● **Assignment**: Where in the listing does the word "brand" appear? Report each line that holds it.

● **Dataset records**:
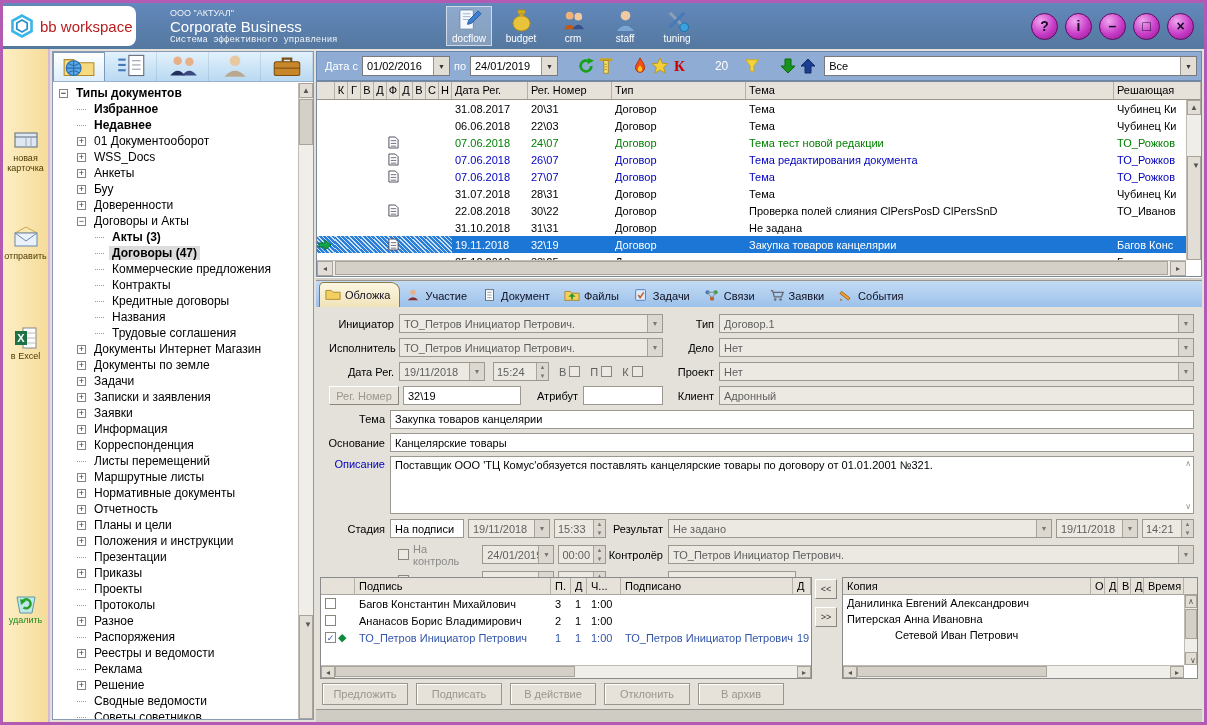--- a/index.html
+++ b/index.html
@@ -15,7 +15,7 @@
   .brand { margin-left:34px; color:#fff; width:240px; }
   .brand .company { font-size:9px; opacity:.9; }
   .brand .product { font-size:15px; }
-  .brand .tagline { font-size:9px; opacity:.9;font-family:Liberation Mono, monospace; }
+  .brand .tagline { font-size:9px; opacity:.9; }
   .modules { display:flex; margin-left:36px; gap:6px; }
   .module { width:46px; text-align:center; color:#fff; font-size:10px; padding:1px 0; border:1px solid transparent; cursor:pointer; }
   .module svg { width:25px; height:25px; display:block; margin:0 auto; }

● **Final answer**:
   .brand { margin-left:34px; color:#fff; width:240px; }
   .brand .company { font-size:9px; opacity:.9; }
   .brand .product { font-size:15px; }
-  .brand .tagline { font-size:9px; opacity:.9;font-family:Liberation Mono, monospace; }
+  .brand .tagline { font-size:9px; opacity:.9; }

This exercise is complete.